Says Bill: "Doing all the planning and preparation was great fun - buying up all the food, the spices and the rice and bagging it all up, the chillies and the garlic, hiring all these guys.
"And once we got going it was really tough going. It was wet. The paths were all sticky. It was hot, humid. And here's the beauty of it: you're all sweaty and grimy and tired, and sometimes you'll stop and you'll see some extraordinary, beautiful thing - a bird.
"At the end of the day we'd struggle into a village and all these kids would come out and laugh their heads off at the filthy people. And we'd give them loads of things - just the stuff we had, plus supplies: coffee, salt, sugar and paraffin. If you want to stay in the village it's just what's done."
Kris says: "They had nothing. Nothing at all. They didn't have pencils and paper. They wrote on slate. And all they wanted to do was look at us, listen to us. Every evening we'd sit in the chief's hut and the whole village would come out to have a look."
Bill says: "And I'd feel obliged to be funny. I'd do a bit of physical clowning - muck about, hop up and down - and they'd just fall about. An hour's worth of free cabaret and they'd be howling. They had no lights. Ah, but they did have a huge, beautifully proportioned tree in the middle of the village, much like a Christmas tree, and come the evening it was full of glow worms."
Says Kris: "They had a tiny guitar someone had made with one string on it, and they were singing Christmas carols. They were singing 'Silent Night'. And the only thing you could see apart from the stars was this Christmas tree full of fire flies."
Bill adds: "You've got to remember that there's a long history of trade with the area. They've all been there. The Arabs traders went first, then the Portuguese, the Spanish, but mainly the Dutch - and they are the most lasting in terms of architecture. You can turn up on these tiny little islands and there'll be Dutch colonial buildings. And there's the odd echo of Dutch in the language. You find the odd Dutch speaker there too.
"It's never been on any kind of tourist trail. It's just too far away, too hard to get to. If you're interested in going there, you want to start by reading Alfred Russel Wallace's The Malay Archipelago. He wrote it about his travels in Indonesia while he was developing his theories about the origins of species.
"But in practical terms, what you should do is just go to Bali and take some internal flights. Be led by your own curiosity.
"As for my work with IAR, just before Christmas I went out to Agra in India to visit the bear sanctuary. We met the Kalander people who are the bear dancers, looked at the land they want to expand into. Bear dancing has been going on for hundreds of years and it was made illegal in 1992. But it's still going on now.
"The Kalander people who do it are a Muslim nomadic tribe who've traditionally taken bears from the wild, put a rope through their noses and they 'dance' them - as in, they yank the rope and the pain is so intense that the bear appears to dance. It's done by the side of the road in tourist areas and, embarrassingly and tragically, tourists still pay up to £8 to watch the show. That's a fortune for the bear dancers. And the tourists come from everywhere: they're English, Australian, Japanese. We're all complicit.

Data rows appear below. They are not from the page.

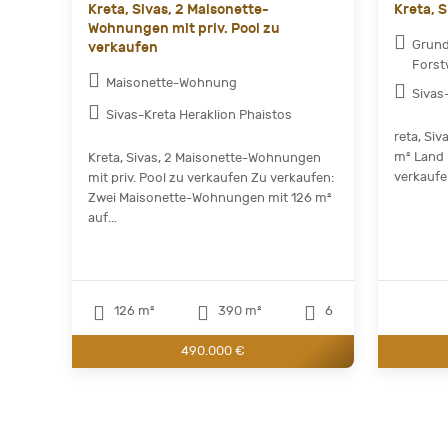
Kreta, Sivas, 2 Maisonette-
Kreta, S
Wohnungen mit priv. Pool zu
Grund
verkaufen
Forst
Maisonette-Wohnung
Sivas
Sivas-Kreta Heraklion Phaistos
reta, Siv
m² Land 
Kreta, Sivas, 2 Maisonette-Wohnungen
verkaufen
mit priv. Pool zu verkaufen Zu verkaufen:
Zwei Maisonette-Wohnungen mit 126 m²
auf...
126 m²
390 m²
6
490.000 €
Current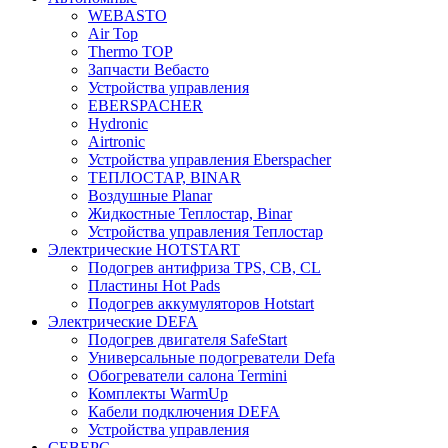
WEBASTO
Air Top
Thermo TOP
Запчасти Вебасто
Устройства управления
EBERSPACHER
Hydronic
Airtronic
Устройства управления Eberspacher
ТЕПЛОСТАР, BINAR
Воздушные Planar
Жидкостные Теплостар, Binar
Устройства управления Теплостар
Электрические HOTSTART
Подогрев антифриза TPS, CB, CL
Пластины Hot Pads
Подогрев аккумуляторов Hotstart
Электрические DEFA
Подогрев двигателя SafeStart
Универсальные подогреватели Defa
Обогреватели салона Termini
Комплекты WarmUp
Кабели подключения DEFA
Устройства управления
СЕВЕРС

"The government is loath to enforce the ban because it would be imposing a rule on a Muslim minority - something that doesn't sit easily in such a religiously sensitive country. There's also the problem that people have grown up with it. Policemen whose job it is to enforce the law have grown up with bears dancing at the side of the road.
"So what IAR does is take the bears, give them a full health check, make sure they're physically well, get a dentist in - because when the bear dancers catch the bears, they smash their teeth out with an iron bar - and then shove 'em in the sanctuary. They can't release them back into the wild: they've been too humanised.
"IAR offers the Kalander a retraining package in return for giving up the bear. They offer them money and the possibility of a business, through a grant, which is dependent on them not dancing the bears for a certain period of time. I met this guy who had been a bear dancer and now he's got a little shop.
"One of the most affecting things is that the bear dancers have a tremendous affection for the bears. Even though they're inflicting terrible cruelty on them, they love them. They know it's cruel, so you can appeal to that part of them. You can say, come on, you know this isn't great, this is cruel, it's not doing you or the bear any good. And most of them are willing to change.
"There's something about Asia that always draws us back. I've just been in Brazil too, making a documentary about jaguars. I'd really like to go back to South America. The wildlife is amazing. But Asia - there's something about the otherness of it, the warmth of it, the humanity that is just there on the street welcoming you. And going back to a place you know a little bit about is almost better than going to a place you've never been before.
"My attitude is, get the initial trip out of the way and then go again and really enjoy it. I'm just dying to go back to the Sumatran jungle. I might retire there."
Bill Bailey travelled to India with International Animal Rescue (IAR) to help to raise the profile of its work rescuing dancing bears off the streets. He has become the charity's patron. IAR has teamed up with Naturetrek, a company specialising in natural history holidays and wildlife tours, and this autumn will be offering its first trip to see the rescued bears, as well as tigers and exotic birds in the north of India. To find out more, call 01825 767688, go to iar.org.uk, or write to International Animal Rescue, Lime House, Regency Close, Uckfield, East Sussex TN22 1DS
My top transport
If you want to travel around Indonesia, you have to go by boat at some point. There are around 17,000 islands and you can't fly between all of them. The boats vary from dugout canoes to enormous hulking great passenger ferries. The ones you travel inter-island on are beautiful long handmade wooden boats with high prows and little wooden cabins. Every one offers a different experience. Boats are definitely my favourite mode of transport.
My favourite creature
The bird life in Indonesia is just stunning. Moluccan cockatoos, parakeets, fish eagles, sea eagles. I've never seen a cassowary in the wild, only in bird parks - they're very shy. And fierce. They look like baffled dinosaurs: kind of like, "how the hell did I survive?".
My favourite food
There's a dish, called rendang, which comes from an area off western Sumatra called Padang. Padang has lent its name to the cuisine, which is available throughout Indonesia, called nasi padang. The dishes are precooked, because they take ages to cook. There's one dish called rendang which is made with water buffalo. They put it in coconut milk and then just boil it and boil it and gradually reduce it and bung in all kinds of chillies and spices. Eventually, you get this thick sauce and tender meat in a rich coconut gravy. There is nothing quite like it on Earth. Sweet, spicy, savoury. Utterly addictive, actually. First time I had it, it was a true epiphany. Choirs and all.